* WHAT IS BEING ASKED: Check every line of the entries that follow, and copy the ones containing "kilde".

* Dataset entries:
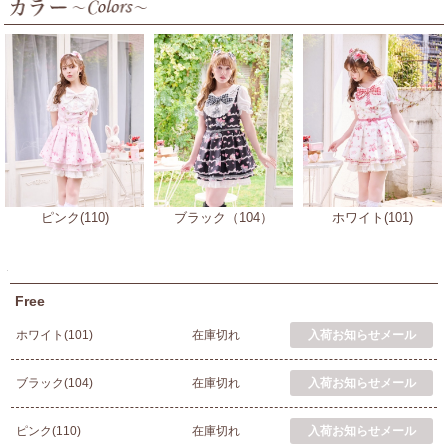
ピンク(110)
ブラック（104）
ホワイト(101)
Free
ホワイト(101)
在庫切れ
ブラック(104)
在庫切れ
ピンク(110)
在庫切れ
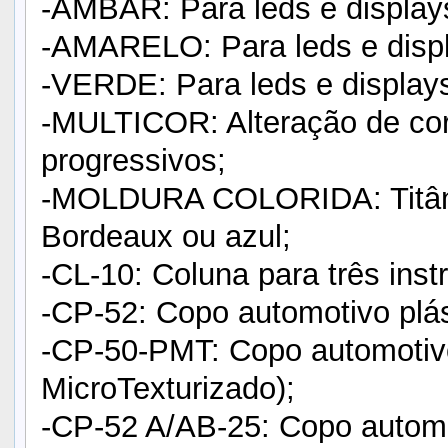
-ÂMBAR: Para leds e displays
-AMARELO: Para leds e displ
-VERDE: Para leds e displays
-MULTICOR: Alteração de cor
progressivos;
-MOLDURA COLORIDA: Titânio
Bordeaux ou azul;
-CL-10: Coluna para três ins
-CP-52: Copo automotivo plás
-CP-50-PMT: Copo automotiv
MicroTexturizado);
-CP-52 A/AB-25: Copo autom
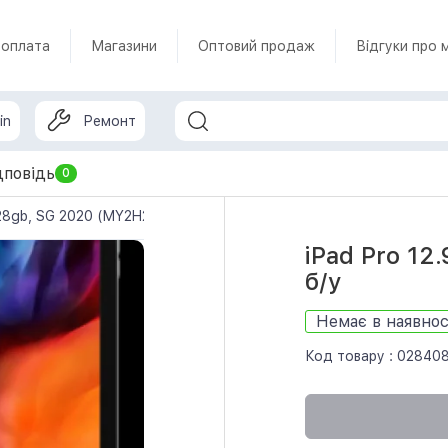
 оплата
Магазини
Оптовий продаж
Відгуки про 
in
Ремонт
дповідь
0
 128gb, SG 2020 (MY2H2) б/у
iPad Pro 12
б/у
Немає в наявнос
Код товару :
02840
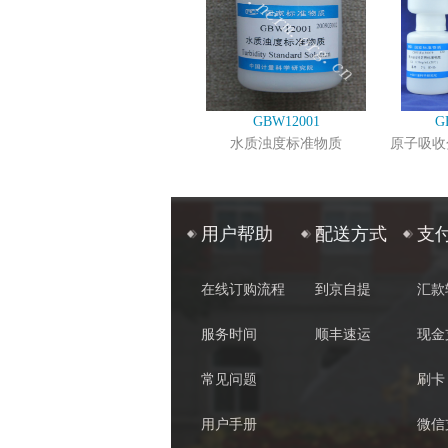
GBW12001
G
水质浊度标准物质
原子吸收
用户帮助
配送方式
支
在线订购流程
到京自提
汇款
服务时间
顺丰速运
现金
常见问题
刷卡
用户手册
微信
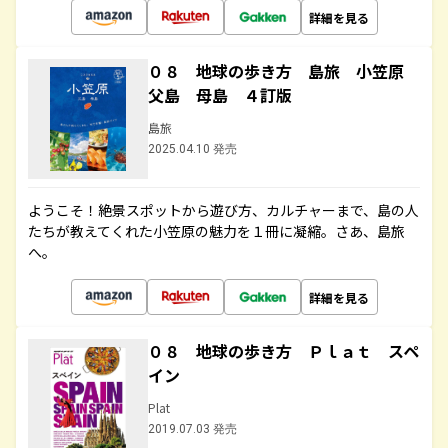
詳細を見る
０８ 地球の歩き方 島旅 小笠原
父島 母島 ４訂版
島旅
2025.04.10 発売
ようこそ！絶景スポットから遊び方、カルチャーまで、島の人
たちが教えてくれた小笠原の魅力を１冊に凝縮。さあ、島旅
へ。
詳細を見る
０８ 地球の歩き方 Ｐｌａｔ スペ
イン
Plat
2019.07.03 発売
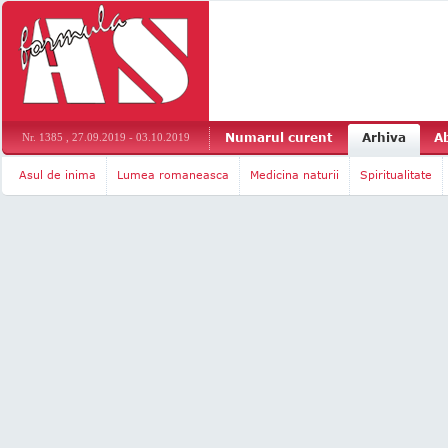
Numarul curent
Arhiva
A
Nr. 1385 , 27.09.2019 - 03.10.2019
Asul de inima
Lumea romaneasca
Medicina naturii
Spiritualitate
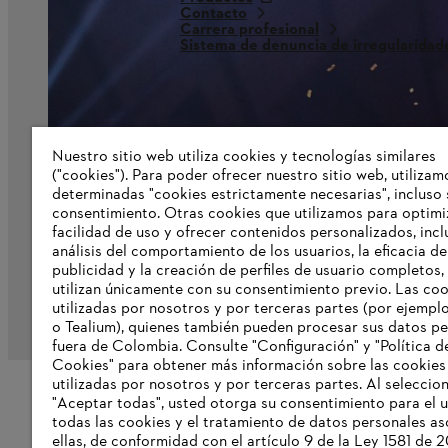
Contacto
Carrera profesional
Sistema de denuncia de irregularidad
Nuestro sitio web utiliza cookies y tecnologías similares
("cookies"). Para poder ofrecer nuestro sitio web, utilizam
determinadas "cookies estrictamente necesarias", incluso 
consentimiento. Otras cookies que utilizamos para optimi
facilidad de uso y ofrecer contenidos personalizados, incl
análisis del comportamiento de los usuarios, la eficacia de
publicidad y la creación de perfiles de usuario completos,
utilizan únicamente con su consentimiento previo. Las co
utilizadas por nosotros y por terceras partes (por ejempl
Pie de imprenta
Política de privacidad
Infor
o Tealium), quienes también pueden procesar sus datos p
fuera de Colombia. Consulte "Configuración" y "Política d
Cookies" para obtener más información sobre las cookies
utilizadas por nosotros y por terceras partes. Al seleccio
"Aceptar todas", usted otorga su consentimiento para el 
todas las cookies y el tratamiento de datos personales a
ellas, de conformidad con el artículo 9 de la Ley 1581 de 2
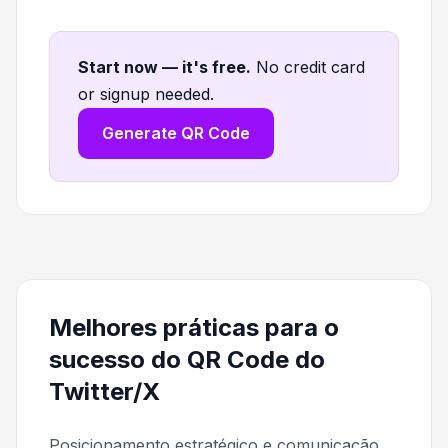
Start now — it's free
.
No credit card
or signup needed.
Generate QR Code
Melhores práticas para o
sucesso do QR Code do
Twitter/X
Posicionamento estratégico e comunicação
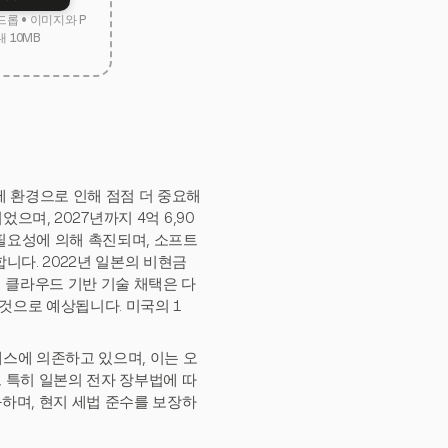
드롭 • 이미지와 P
대 10MB
 환경으로 인해 점점 더 중요해
으며, 2027년까지 4억 6,90
 필요성에 의해 촉진되며, 소프트
니다. 2022년 일본의 비현금
 클라우드 기반 기술 채택은 다
 것으로 예상됩니다. 미국의 1
스에 의존하고 있으며, 이는 오
 특히 일본의 전자 장부법에 따
화하며, 현지 세법 준수를 보장하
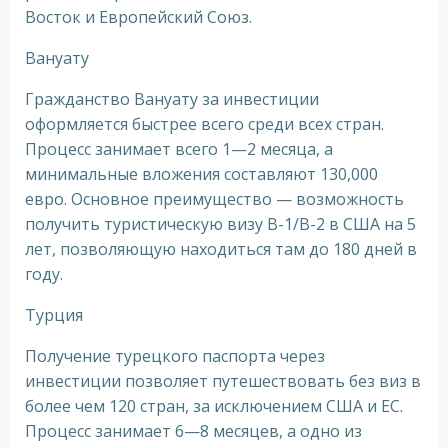
Восток и Европейский Союз.
Вануату
Гражданство Вануату за инвестиции
оформляется быстрее всего среди всех стран.
Процесс занимает всего 1—2 месяца, а
минимальные вложения составляют 130,000
евро. Основное преимущество — возможность
получить туристическую визу B-1/B-2 в США на 5
лет, позволяющую находиться там до 180 дней в
году.
Турция
Получение турецкого паспорта через
инвестиции позволяет путешествовать без виз в
более чем 120 стран, за исключением США и ЕС.
Процесс занимает 6—8 месяцев, а одно из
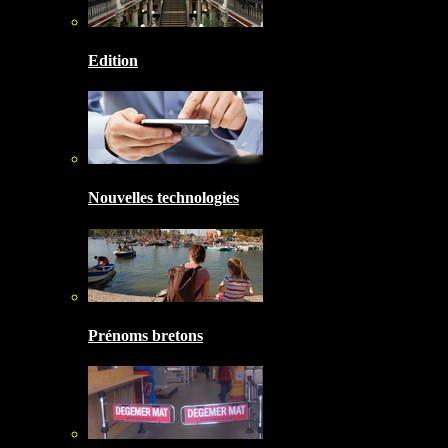
Edition
Nouvelles technologies
Prénoms bretons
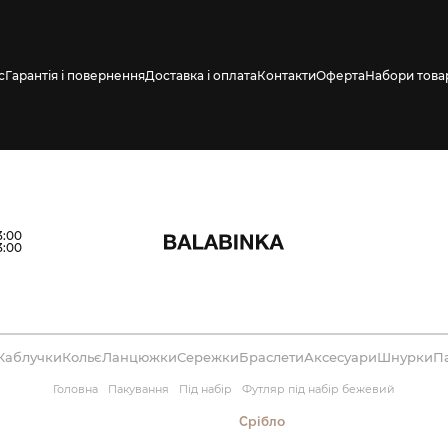
с
Гарантія і повернення
Доставка і оплата
Контакти
Оферта
Набори това
влено СМС про
3:00
3:00
Каблучки
Кольє
Ланцюжки
Сережки
Браслети
Аксесуари
Шнурки
П
Головна
Пакування
Під набір
Футляр під набір бежевий
Срібло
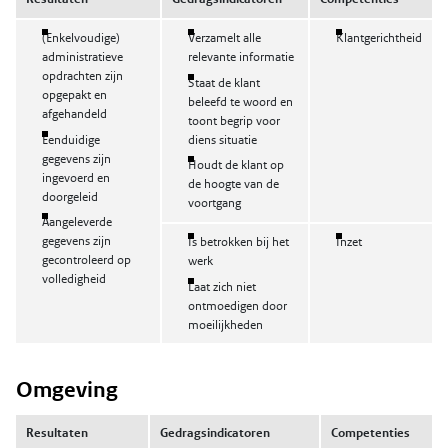
(Enkelvoudige)
Verzamelt alle
Klantgerichtheid
administratieve
relevante informatie
opdrachten zijn
Staat de klant
opgepakt en
beleefd te woord en
afgehandeld
toont begrip voor
Eenduidige
diens situatie
gegevens zijn
Houdt de klant op
ingevoerd en
de hoogte van de
doorgeleid
voortgang
Aangeleverde
gegevens zijn
Is betrokken bij het
Inzet
gecontroleerd op
werk
volledigheid
Laat zich niet
ontmoedigen door
moeilijkheden
Omgeving
Resultaten
Gedragsindicatoren
Competenties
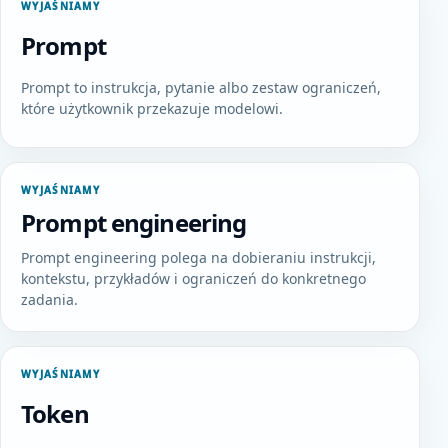
WYJAŚNIAMY
Prompt
Prompt to instrukcja, pytanie albo zestaw ograniczeń,
które użytkownik przekazuje modelowi.
WYJAŚNIAMY
Prompt engineering
Prompt engineering polega na dobieraniu instrukcji,
kontekstu, przykładów i ograniczeń do konkretnego
zadania.
WYJAŚNIAMY
Token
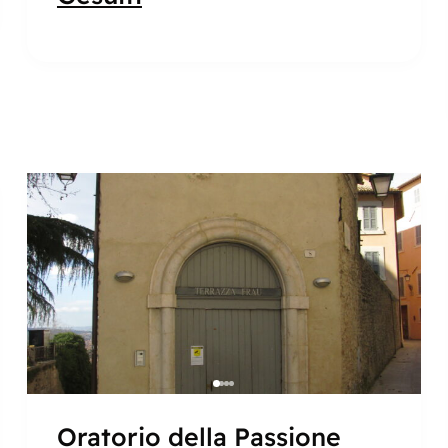
Popolare
Oratorio della Passione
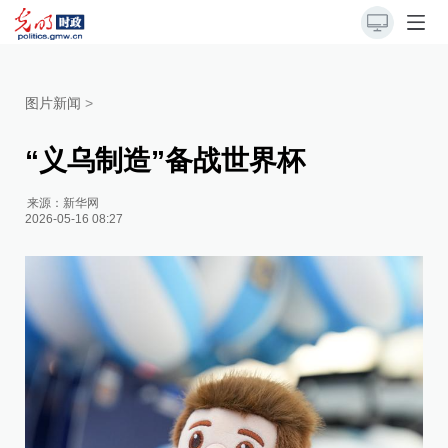
图片新闻
>
“义乌制造”备战世界杯
来源：
新华网
2026-05-16 08:27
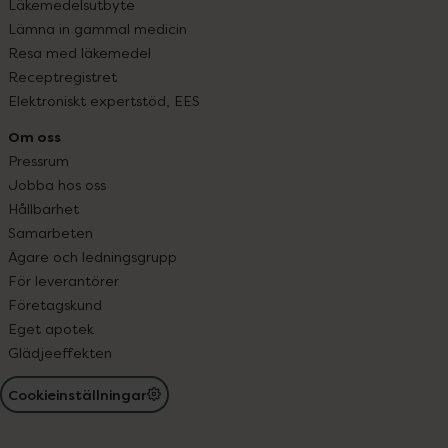
Läkemedelsutbyte
Lämna in gammal medicin
Resa med läkemedel
Receptregistret
Elektroniskt expertstöd, EES
Om oss
Pressrum
Jobba hos oss
Hållbarhet
Samarbeten
Ägare och ledningsgrupp
För leverantörer
Företagskund
Eget apotek
Glädjeeffekten
Cookieinställningar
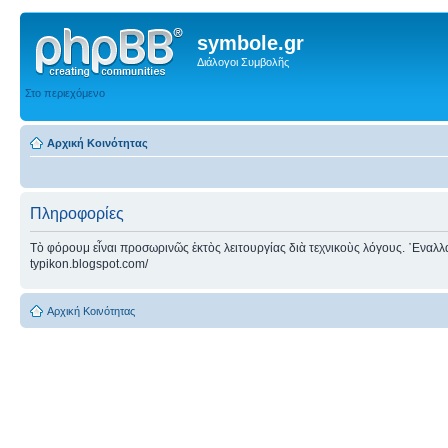
symbole.gr
Διάλογοι Συμβολῆς
Στο περιεχόμενο
Αρχική Κοινότητας
Πληροφορίες
Τὸ φόρουμ εἶναι προσωρινῶς ἐκτὸς λειτουργίας διὰ τεχνικοὺς λόγους. ᾿Εναλλακτ
typikon.blogspot.com/
Αρχική Κοινότητας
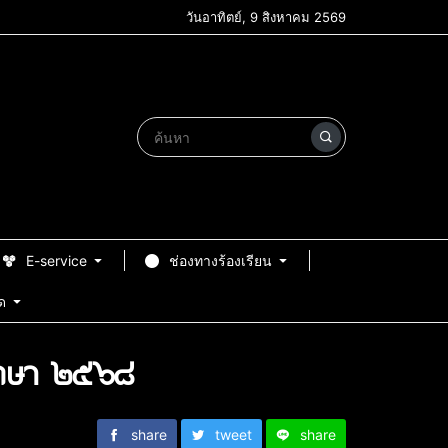
วันอาทิตย์, 9 สิงหาคม 2569
E-service
ช่องทางร้องเรียน
ด
รศึกษา ๒๕๖๘
share
tweet
share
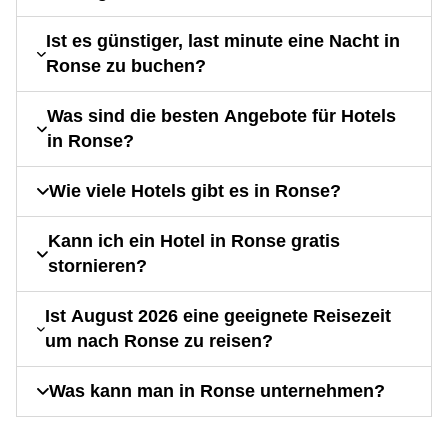
Ist es günstiger, last minute eine Nacht in
Ronse zu buchen?
Was sind die besten Angebote für Hotels
in Ronse?
Wie viele Hotels gibt es in Ronse?
Kann ich ein Hotel in Ronse gratis
stornieren?
Ist August 2026 eine geeignete Reisezeit
um nach Ronse zu reisen?
Was kann man in Ronse unternehmen?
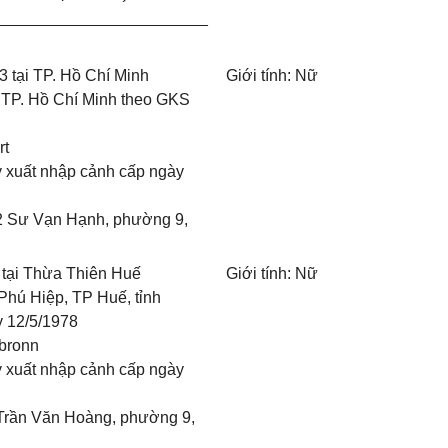
________________________
3 tại TP. Hồ Chí Minh
Giới tính: Nữ
 TP. Hồ Chí Minh theo GKS
rt
 xuất nhập cảnh cấp ngày
4/2 Sư Vạn Hạnh, phường 9,
 tại Thừa Thiên Huế
Giới tính: Nữ
hú Hiệp, TP Huế, tỉnh
 12/5/1978
dbronn
 xuất nhập cảnh cấp ngày
6 Trần Văn Hoàng, phường 9,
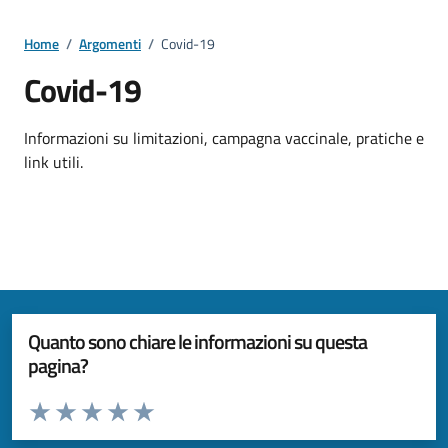
Home
/
Argomenti
/
Covid-19
Covid-19
Dettagli della notizia
Informazioni su limitazioni, campagna vaccinale, pratiche e
link utili.
Quanto sono chiare le informazioni su questa
pagina?
Valuta da 1 a 5 stelle la pagina
Valuta 1 stelle su 5
Valuta 2 stelle su 5
Valuta 3 stelle su 5
Valuta 4 stelle su 5
Valuta 5 stelle su 5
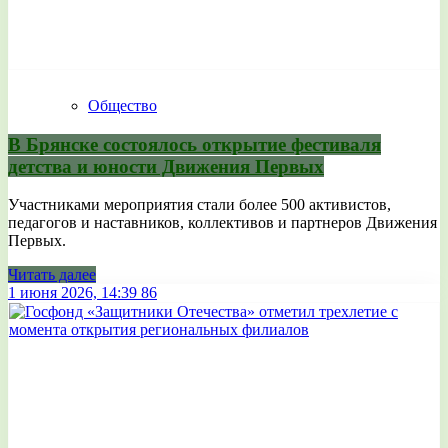
Общество
В Брянске состоялось открытие фестиваля
детства и юности Движения Первых
Участниками мероприятия стали более 500 активистов,
педагогов и наставников, коллективов и партнеров Движения
Первых.
Читать далее
1 июня 2026, 14:39
86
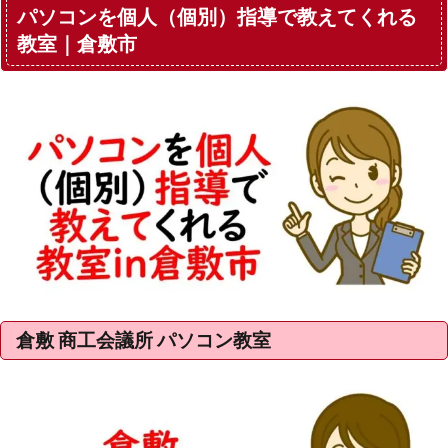
パソコンを個人（個別）指導で教えてくれる
教室｜倉敷市
倉敷 商工会議所 パソコン教室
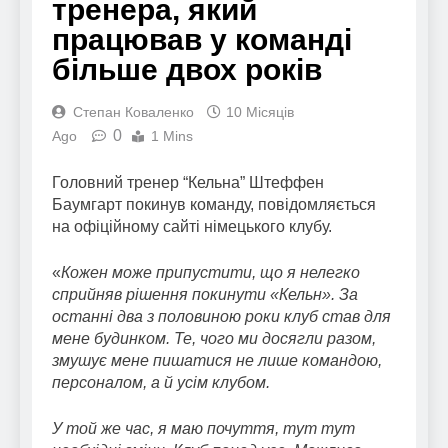
тренера, який
працював у команді
більше двох років
Степан Коваленко
10 Місяців
0
Ago
1 Mins
Головний тренер “Кельна” Штеффен
Баумгарт покинув команду, повідомляється
на офіційному сайті німецького клубу.
«
Кожен може припустити, що я нелегко
сприйняв рішення покинути «Кельн». За
останні два з половиною роки клуб став для
мене будинком. Те, чого ми досягли разом,
змушує мене пишатися не лише командою,
персоналом, а й усім клубом.
У той же час, я маю почуття, тут тут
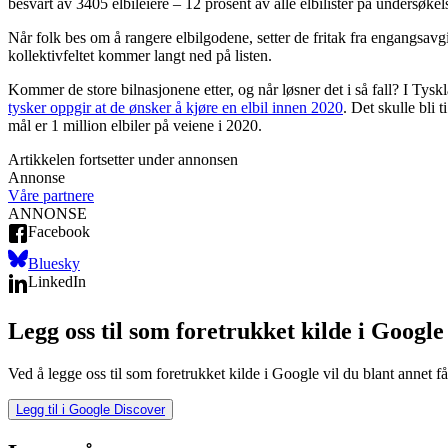
besvart av 3405 elbileiere – 12 prosent av alle elbilister på undersøkels
Når folk bes om å rangere elbilgodene, setter de fritak fra engangsavgi
kollektivfeltet kommer langt ned på listen.
Kommer de store bilnasjonene etter, og når løsner det i så fall? I Tys
tysker oppgir at de ønsker å kjøre en elbil innen 2020
. Det skulle bli 
mål er 1 million elbiler på veiene i 2020.
Artikkelen fortsetter under annonsen
Annonse
Våre partnere
ANNONSE
Facebook
Bluesky
LinkedIn
Legg oss til som foretrukket kilde i Google
Ved å legge oss til som foretrukket kilde i Google vil du blant annet få
Legg til i Google Discover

* COMPLETED TASK:
Legg oss til som foretrukket kilde i Google
Ved å legge oss til som foretrukket kilde i Google vil du blant annet få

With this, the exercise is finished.